There are also three examples of implementation that you can use to understand how to link your own projects with the compiler services.
Background
In order to use the compiler, first you have to design a class library and a language with which you can create the objects, using BNF rules to do it. With the BNFUPEditor tool you can design the language and test it using the built-in compiler.
As in this article I will center in the source code of the library, you can read about the use of the editor visiting my blog: using the BNFUPEditor tool. Here you can read a spanish version of the same article.
In the Samples subdirectory of the solution, you can find some samples of languages, corresponding with the three examples implemented in the Expressions, ExpressionDrawer and CompilableDataTable projects.
The project is written in C# using Visual Studio 2015.
Using the code
Let's start by defining the syntax you have to use to write your own language, in BNF format:
<<rulelist>> ::= <rule> [<rulelist>]
<rule> ::= <rulename> '::=' <defrule> ';'
<rulename> ::= <ruleid>
| '<<' <identifier> '>>'
<defrule> ::= <defrulech> ['|' <defrule>]
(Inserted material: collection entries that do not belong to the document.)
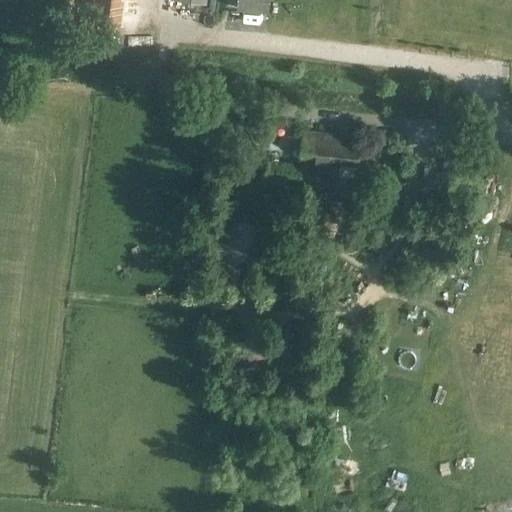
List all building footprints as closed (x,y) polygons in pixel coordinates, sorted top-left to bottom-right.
[(93,0),(91,18),(120,22),(123,0),(93,0)] [(304,131),(301,160),(339,164),(339,163),(357,165),(360,137),(304,131)] [(234,299),(239,256),(276,260),(278,241),(287,242),(293,192),(298,193),(302,165),(266,161),(266,160),(227,156),(215,268),(212,289),(217,290),(216,297),(234,299)] [(444,241),(418,239),(417,251),(439,252),(438,269),(448,270),(448,261),(460,262),(462,246),(457,245),(459,219),(446,218),(444,241)] [(403,248),(402,272),(414,273),(416,249),(403,248)] [(231,343),(231,369),(295,369),(295,356),(274,356),(274,343),(231,343)] [(379,469),(395,464),(392,451),(375,455),(379,469)]
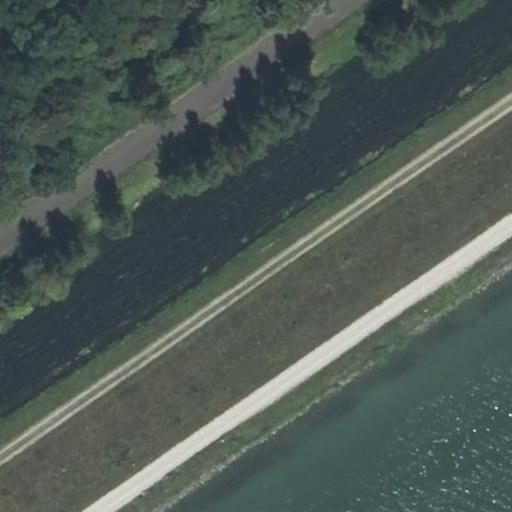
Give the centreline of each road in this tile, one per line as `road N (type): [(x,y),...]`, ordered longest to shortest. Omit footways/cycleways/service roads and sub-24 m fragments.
road 1 (track): [(0,459),(511,97)]
road 2 (track): [(511,220),(91,511)]
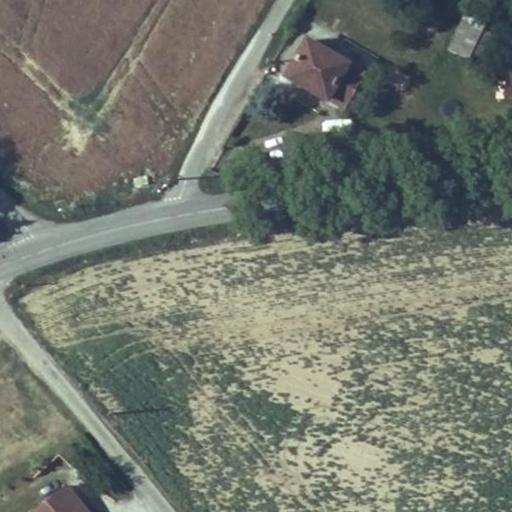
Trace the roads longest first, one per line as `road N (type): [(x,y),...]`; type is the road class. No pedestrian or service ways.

<defrulech> ::= <item> [<defrulech>]
<ruleid> ::= '<' <identifier> '>'
<identifier> ::= {a-zA-Z} [<rid>]
<rid> ::= {a-zA-Z0-9} [<rid>]
<item> ::= <token>
| <ltoken>
| <charset>
| <ruleid>
| '[' <item> ']'
<token> ::= ''' {.} [<rtoken>] '''
| ''' '\'' [<rtoken>] '''
<rtoken> ::= {.} [<rtoken>]
| '\'' [<rtoken>]
<ltoken> ::= <token> [',' <ltoken>]
<charset> ::= '{' <charlist> '}'
<charlist> ::= '\}' [<charlist>]
| <char> [<charlist>]
As you can see, all rules must end with a semi colon. You can mark a part of a rule as optional using brackets, and create rules composed by some alternatives using the character | to separate them.
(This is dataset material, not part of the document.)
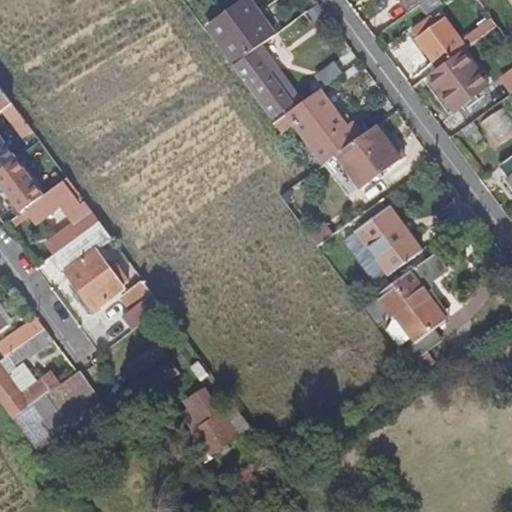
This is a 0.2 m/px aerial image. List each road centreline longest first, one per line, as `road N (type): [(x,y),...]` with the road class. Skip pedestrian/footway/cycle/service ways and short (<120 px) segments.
road 1 (residential): [(511,239),(336,0)]
road 2 (residential): [(84,360),(0,245)]
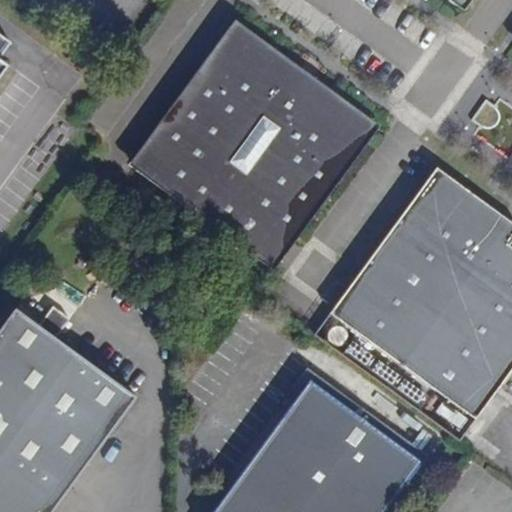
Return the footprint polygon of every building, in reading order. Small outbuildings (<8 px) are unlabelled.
[(463,0),(458,8),(466,13),(471,6),(463,0)] [(239,33),(244,27),(237,22),(232,29),(239,33)] [(298,66),(244,27),(239,33),(232,29),(151,140),(157,145),(145,163),(139,171),(269,267),(275,259),(288,242),(295,247),(377,135),(370,130),(375,123),(319,82),(315,88),(293,72),(298,66)] [(319,82),(298,66),(293,72),(315,88),(319,82)] [(484,103),(476,120),(493,128),(501,112),(484,103)] [(375,123),(370,130),(377,135),(382,128),(375,123)] [(151,140),(137,158),(145,163),(157,145),(151,140)] [(145,163),(137,158),(132,166),(139,171),(145,163)] [(440,169),(434,177),(441,182),(446,174),(440,169)] [(345,312),(340,318),(468,414),(473,407),(487,389),(495,396),(511,372),(511,247),(511,245),(511,234),(496,223),(501,215),(446,174),(441,182),(434,177),(351,287),(358,293),(345,312)] [(511,222),(501,215),(496,223),(511,234),(511,222)] [(275,259),(282,265),(295,247),(288,242),(275,259)] [(282,265),(275,259),(269,267),(277,272),(282,265)] [(31,311),(59,330),(77,304),(49,285),(31,311)] [(351,287),(337,306),(345,312),(358,293),(351,287)] [(332,312),(340,318),(345,312),(337,306),(332,312)] [(15,308),(0,328),(0,511),(50,511),(136,396),(15,308)] [(385,511),(427,454),(315,373),(231,491),(235,493),(221,511),(385,511)] [(487,389),(473,407),(481,413),(495,396),(487,389)] [(473,407),(468,414),(476,420),(481,413),(473,407)]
You can define tokens using single quotation marks, and character sets using braces and the syntax of regular expressions character sets.
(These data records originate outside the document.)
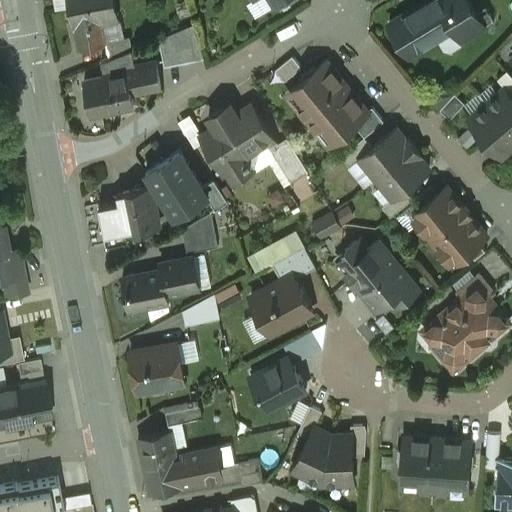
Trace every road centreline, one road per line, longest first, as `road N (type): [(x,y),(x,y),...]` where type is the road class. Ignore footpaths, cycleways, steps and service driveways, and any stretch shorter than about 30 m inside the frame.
road 1 (residential): [(48,161),(101,150),(344,10)]
road 2 (tertiary): [(104,438),(48,161)]
road 3 (residential): [(507,214),(360,40),(344,10)]
road 4 (residential): [(511,379),(477,407),(375,404),(351,370)]
road 5 (tertiary): [(48,161),(16,7)]
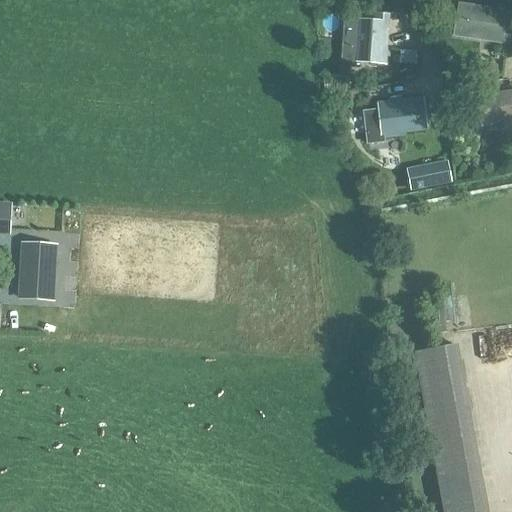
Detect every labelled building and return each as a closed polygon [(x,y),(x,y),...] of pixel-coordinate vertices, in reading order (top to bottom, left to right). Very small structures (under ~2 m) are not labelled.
[(358,4),(346,3),(346,14),(358,14),(358,4)] [(493,39),(493,42),(507,44),(511,15),(460,7),(460,8),(452,7),(450,19),(458,20),(455,36),(480,40),(480,37),(493,39)] [(389,18),(376,17),(376,24),(356,23),(354,63),(383,64),(384,50),(382,50),(383,25),(388,25),(389,18)] [(498,66),(481,67),(482,80),(499,78),(498,66)] [(511,94),(471,100),(473,112),(481,111),(483,127),(504,124),(503,115),(511,113),(511,94)] [(372,112),(363,113),(363,114),(367,146),(385,144),(385,139),(387,139),(387,137),(398,135),(398,133),(426,129),(425,126),(423,107),(422,102),(379,107),(380,109),(380,111),(372,112)] [(449,168),(407,176),(411,193),(453,184),(449,168)] [(11,207),(0,206),(0,230),(10,231),(11,207)] [(25,245),(22,300),(52,301),(55,247),(25,245)] [(436,339),(454,338),(453,311),(442,311),(443,324),(435,325),(436,339)]
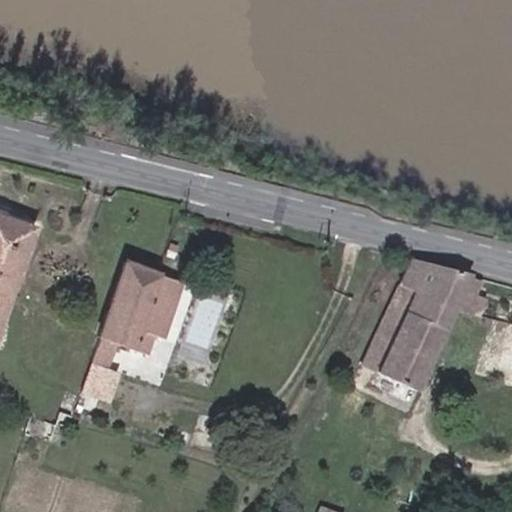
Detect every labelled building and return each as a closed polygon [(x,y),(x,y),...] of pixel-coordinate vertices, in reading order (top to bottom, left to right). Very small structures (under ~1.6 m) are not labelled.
[(0,323),(37,227),(0,213),(0,323)] [(415,388),(471,278),(411,264),(362,362),(415,388)] [(119,269),(97,331),(132,345),(138,329),(163,338),(181,292),(119,269)] [(138,329),(132,345),(157,354),(163,338),(138,329)] [(75,393),(64,389),(57,410),(68,414),(75,393)] [(56,424),(32,415),(26,434),(49,442),(56,424)]
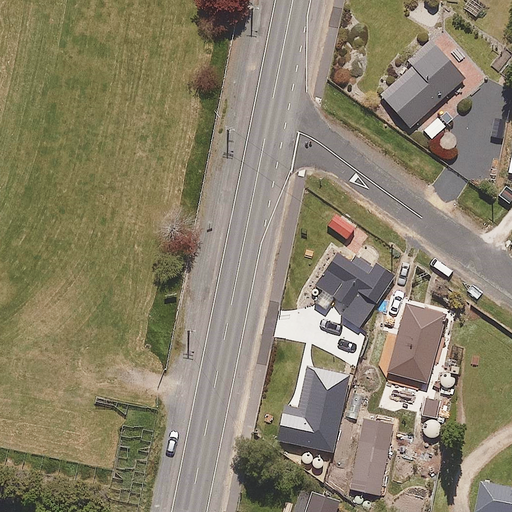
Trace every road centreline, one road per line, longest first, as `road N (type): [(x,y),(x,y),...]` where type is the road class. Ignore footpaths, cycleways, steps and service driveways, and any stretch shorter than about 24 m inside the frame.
road 1 (primary): [(268,122),(190,511)]
road 2 (residential): [(268,122),(310,135),(511,277)]
road 3 (primary): [(292,0),(268,122)]
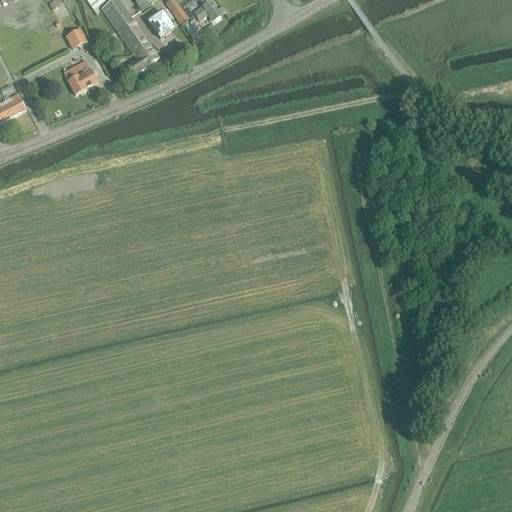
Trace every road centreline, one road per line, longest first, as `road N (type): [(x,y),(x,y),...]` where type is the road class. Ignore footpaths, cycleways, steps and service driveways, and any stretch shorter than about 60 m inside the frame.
road 1 (tertiary): [(330,0),(189,80),(0,160)]
road 2 (track): [(344,279),(382,462),(367,511)]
The rule names are enclosed between the characters < and >. The main rule, with which the code parsing starts, is marked using the double characters << and >>.
The rules are separated of their definition with the token ::=.
The elements you can use in the definition of the rules are the following:
- token: a word that must appear in the source code at the corresponding position.
- List of tokens: a set of tokens, each of which, and only one, must appear in the source code at the corresponding position.
- Character sets: which define a set of characters that can appear in the corresponding position of the source code.
- Rule names: you can use anyone of the rules defined in the languaje, the rule you are defining too, to allow recursive definitions.
You can write your language definition in a text file and then open it with the rule editor, which will transform the text to the internal format of the application and will allow you to save it in the final binary format. With the editor you can also define which rules or rule elements will generate objects.
When an item that generates an object is reached, the object is created in an uninitialized state. When the element is totally parsed, the object is completed by passing it the corresponding portion of the source code (think by example in a number, which is parsed character by character, when the number text is complete, the compiler passes it to the number object to set their value).
If a new object is created within the definition of a rule that have created another object, it is considered a subordinate object, and it is passed to the main object once completed.
In order to link your own objects with the compiler engine, you have to implement some simple interfaces in your code. These interfaces are defined in the BNFUP.Interfaces namespace.
The interface that all your compilable objects must implement is ICompilableObject, defined as follows:
public interface ICompilableObject
{
string Text { get; set; }
bool AddItem(ICompilableObject item);
ICompilableObject Simplify();
void Test(Form fmain);
}
With the Text property, the compiler will provide the object the source code portion that has generated it.
With the AddItem method the compiler will provide the object another subordinated object, created within the rule before the main object completion. The object must return true if the object is accepted, or false otherwise, which results in a compilation error.
With the method Simplify you can return a simplified version of the object, or the object itself if there is no need of simplification. This method is called after object completion.
Finally, the Test method can be implemented to allow test the object in a compiler tool you have written or in the built-in compiler of the BNFUPEditor tool.
Your class library must have a class that implement the ICompilableObjectFactory interface, which is used to create the objects and provide them to the compiler. These class must have a constructor without parameters:
public interface ICompilableObjectFactory
{
ICompilableObject Object { get; }
void Init();
ICompilableObject CreateObject(string ctype, IRuleItem item);
}
The property Object is used to store the final object created by the compilation process.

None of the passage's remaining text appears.